--- Data for processing ---

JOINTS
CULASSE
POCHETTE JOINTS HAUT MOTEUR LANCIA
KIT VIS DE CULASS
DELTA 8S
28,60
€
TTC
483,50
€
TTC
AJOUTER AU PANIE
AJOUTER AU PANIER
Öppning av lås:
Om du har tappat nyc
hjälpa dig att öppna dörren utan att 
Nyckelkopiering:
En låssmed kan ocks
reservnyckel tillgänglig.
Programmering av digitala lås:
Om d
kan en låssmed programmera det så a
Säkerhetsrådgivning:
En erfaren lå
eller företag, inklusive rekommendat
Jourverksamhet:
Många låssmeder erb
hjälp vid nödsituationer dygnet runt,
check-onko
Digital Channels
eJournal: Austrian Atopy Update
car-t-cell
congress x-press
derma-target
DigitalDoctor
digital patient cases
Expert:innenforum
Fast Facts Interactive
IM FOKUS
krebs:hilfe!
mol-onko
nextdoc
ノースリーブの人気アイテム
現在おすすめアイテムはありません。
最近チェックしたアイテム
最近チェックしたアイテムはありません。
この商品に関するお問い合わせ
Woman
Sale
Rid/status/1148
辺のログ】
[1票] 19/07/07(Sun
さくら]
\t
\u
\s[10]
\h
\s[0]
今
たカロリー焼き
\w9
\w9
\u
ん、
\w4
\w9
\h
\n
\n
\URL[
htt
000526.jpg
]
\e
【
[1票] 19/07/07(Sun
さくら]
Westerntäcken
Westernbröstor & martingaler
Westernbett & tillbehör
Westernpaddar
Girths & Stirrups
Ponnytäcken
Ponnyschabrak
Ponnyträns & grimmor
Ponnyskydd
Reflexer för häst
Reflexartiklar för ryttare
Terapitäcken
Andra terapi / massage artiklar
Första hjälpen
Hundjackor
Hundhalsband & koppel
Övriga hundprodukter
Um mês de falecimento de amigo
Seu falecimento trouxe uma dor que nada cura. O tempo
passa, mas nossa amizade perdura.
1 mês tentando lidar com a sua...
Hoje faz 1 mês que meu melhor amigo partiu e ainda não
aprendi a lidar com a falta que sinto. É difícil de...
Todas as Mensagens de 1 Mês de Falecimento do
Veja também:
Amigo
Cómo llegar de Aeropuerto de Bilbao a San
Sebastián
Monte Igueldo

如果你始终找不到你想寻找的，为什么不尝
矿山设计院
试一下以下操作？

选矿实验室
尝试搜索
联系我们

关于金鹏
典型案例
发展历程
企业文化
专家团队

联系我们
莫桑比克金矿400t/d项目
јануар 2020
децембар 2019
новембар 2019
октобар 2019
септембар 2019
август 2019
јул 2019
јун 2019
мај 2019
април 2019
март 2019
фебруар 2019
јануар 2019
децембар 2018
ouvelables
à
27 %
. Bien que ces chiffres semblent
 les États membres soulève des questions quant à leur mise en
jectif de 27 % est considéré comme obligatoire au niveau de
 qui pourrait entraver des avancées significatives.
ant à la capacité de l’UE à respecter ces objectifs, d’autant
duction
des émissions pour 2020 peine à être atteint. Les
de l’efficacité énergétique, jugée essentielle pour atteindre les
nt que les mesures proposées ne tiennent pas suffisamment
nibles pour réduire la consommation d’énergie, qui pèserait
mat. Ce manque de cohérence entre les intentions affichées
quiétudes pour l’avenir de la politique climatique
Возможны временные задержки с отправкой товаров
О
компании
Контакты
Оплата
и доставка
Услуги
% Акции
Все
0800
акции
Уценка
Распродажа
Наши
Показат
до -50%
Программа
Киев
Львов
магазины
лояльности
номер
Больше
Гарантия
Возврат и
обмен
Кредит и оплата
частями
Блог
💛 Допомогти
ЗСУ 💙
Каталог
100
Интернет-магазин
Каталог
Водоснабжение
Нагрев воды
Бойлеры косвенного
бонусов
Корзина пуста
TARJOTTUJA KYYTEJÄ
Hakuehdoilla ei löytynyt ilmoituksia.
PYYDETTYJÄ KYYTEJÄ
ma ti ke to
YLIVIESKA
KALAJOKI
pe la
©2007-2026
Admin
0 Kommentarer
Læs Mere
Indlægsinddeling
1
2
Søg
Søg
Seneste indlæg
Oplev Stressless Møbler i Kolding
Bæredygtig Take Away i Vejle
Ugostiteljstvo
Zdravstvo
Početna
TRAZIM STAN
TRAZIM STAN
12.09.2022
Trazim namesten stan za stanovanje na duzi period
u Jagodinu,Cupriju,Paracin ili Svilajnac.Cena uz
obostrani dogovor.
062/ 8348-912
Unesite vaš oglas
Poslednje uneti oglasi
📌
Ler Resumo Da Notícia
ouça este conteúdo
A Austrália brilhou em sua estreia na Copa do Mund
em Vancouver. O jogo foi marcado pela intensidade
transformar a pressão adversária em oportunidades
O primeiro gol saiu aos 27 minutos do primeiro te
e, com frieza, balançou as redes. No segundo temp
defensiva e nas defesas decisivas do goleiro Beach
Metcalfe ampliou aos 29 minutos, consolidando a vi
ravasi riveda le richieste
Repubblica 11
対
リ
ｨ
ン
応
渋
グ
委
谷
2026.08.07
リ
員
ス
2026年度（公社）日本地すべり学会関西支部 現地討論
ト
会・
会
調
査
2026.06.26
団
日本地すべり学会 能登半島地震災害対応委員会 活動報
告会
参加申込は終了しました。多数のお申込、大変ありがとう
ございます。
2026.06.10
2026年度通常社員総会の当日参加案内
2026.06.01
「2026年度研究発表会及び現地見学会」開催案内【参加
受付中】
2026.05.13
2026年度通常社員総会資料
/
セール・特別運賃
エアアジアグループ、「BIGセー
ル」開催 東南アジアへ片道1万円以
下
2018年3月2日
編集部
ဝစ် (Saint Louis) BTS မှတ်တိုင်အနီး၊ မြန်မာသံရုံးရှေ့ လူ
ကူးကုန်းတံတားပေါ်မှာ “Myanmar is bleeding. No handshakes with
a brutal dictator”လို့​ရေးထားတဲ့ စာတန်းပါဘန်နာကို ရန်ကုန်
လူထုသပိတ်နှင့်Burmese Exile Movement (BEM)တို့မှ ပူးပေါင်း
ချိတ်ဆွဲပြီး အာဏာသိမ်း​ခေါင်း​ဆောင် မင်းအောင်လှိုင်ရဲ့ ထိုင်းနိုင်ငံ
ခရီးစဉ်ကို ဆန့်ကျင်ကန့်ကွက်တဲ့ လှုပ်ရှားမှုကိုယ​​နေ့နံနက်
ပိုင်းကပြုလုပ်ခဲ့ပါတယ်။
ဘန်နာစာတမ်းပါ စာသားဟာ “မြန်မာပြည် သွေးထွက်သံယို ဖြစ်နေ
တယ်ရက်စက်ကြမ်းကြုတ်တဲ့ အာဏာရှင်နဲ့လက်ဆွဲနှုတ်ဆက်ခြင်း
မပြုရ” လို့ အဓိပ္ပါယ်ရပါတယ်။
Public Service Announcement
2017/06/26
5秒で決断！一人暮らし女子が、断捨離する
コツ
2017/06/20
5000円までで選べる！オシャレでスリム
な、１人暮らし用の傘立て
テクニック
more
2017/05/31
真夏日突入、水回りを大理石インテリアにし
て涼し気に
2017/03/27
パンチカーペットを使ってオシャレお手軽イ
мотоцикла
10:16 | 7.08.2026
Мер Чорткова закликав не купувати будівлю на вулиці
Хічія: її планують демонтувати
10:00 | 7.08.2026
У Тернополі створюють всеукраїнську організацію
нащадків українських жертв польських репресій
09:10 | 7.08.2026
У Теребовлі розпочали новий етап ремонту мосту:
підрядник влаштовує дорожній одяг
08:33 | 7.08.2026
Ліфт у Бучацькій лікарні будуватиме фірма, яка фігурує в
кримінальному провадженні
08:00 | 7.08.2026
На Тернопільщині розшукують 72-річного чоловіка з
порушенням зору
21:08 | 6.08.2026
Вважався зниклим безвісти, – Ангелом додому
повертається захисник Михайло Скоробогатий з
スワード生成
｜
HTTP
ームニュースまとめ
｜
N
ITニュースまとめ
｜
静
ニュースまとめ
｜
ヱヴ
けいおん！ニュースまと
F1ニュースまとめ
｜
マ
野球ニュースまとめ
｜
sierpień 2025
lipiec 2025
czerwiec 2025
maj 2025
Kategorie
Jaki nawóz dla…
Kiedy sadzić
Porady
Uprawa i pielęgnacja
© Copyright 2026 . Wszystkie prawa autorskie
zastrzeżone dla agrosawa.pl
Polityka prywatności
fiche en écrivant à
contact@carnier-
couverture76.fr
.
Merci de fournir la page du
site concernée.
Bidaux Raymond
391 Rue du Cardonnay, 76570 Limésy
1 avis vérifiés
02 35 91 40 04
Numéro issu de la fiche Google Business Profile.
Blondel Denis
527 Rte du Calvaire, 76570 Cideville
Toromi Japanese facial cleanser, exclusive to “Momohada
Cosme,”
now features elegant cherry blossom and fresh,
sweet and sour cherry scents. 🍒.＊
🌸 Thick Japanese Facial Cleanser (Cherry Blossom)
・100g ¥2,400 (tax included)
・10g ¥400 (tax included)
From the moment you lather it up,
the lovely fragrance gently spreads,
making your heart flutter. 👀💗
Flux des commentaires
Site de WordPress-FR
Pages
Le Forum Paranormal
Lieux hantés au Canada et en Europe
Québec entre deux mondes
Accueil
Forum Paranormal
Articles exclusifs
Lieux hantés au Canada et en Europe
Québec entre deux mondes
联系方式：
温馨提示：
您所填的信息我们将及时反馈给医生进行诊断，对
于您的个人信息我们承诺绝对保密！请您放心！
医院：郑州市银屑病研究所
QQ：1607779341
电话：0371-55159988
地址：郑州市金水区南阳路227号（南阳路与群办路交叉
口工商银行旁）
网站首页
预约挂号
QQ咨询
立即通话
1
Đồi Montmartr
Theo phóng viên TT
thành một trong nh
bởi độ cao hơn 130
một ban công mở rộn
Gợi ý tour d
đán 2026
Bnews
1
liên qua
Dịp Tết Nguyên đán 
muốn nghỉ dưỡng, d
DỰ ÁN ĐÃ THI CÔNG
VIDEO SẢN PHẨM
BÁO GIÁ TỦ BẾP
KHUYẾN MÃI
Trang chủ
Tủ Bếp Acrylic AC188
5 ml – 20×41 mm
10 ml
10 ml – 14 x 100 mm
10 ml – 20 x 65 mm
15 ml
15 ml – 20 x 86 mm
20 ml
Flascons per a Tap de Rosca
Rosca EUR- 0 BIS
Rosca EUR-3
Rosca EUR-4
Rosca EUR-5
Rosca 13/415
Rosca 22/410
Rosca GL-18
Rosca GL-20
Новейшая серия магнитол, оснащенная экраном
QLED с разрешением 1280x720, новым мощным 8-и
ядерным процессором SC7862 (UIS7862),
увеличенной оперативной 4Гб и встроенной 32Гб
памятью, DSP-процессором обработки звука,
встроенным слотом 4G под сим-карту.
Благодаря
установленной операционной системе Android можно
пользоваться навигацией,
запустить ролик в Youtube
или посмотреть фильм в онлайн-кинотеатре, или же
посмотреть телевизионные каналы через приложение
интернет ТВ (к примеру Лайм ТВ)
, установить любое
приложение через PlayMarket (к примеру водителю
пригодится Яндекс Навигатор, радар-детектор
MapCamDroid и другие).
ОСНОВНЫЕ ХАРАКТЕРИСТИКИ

---

- Your instructions -
Starting with the first of the rows and ending with the line that contains "Programmering av digitala", reproduce those lines with "TTC" swapped for "HT" and nothing else changed.

- Finished exercise -
JOINTS
CULASSE
POCHETTE JOINTS HAUT MOTEUR LANCIA
KIT VIS DE CULASS
DELTA 8S
28,60
€
HT
483,50
€
HT
AJOUTER AU PANIE
AJOUTER AU PANIER
Öppning av lås:
Om du har tappat nyc
hjälpa dig att öppna dörren utan att 
Nyckelkopiering:
En låssmed kan ocks
reservnyckel tillgänglig.
Programmering av digitala lås:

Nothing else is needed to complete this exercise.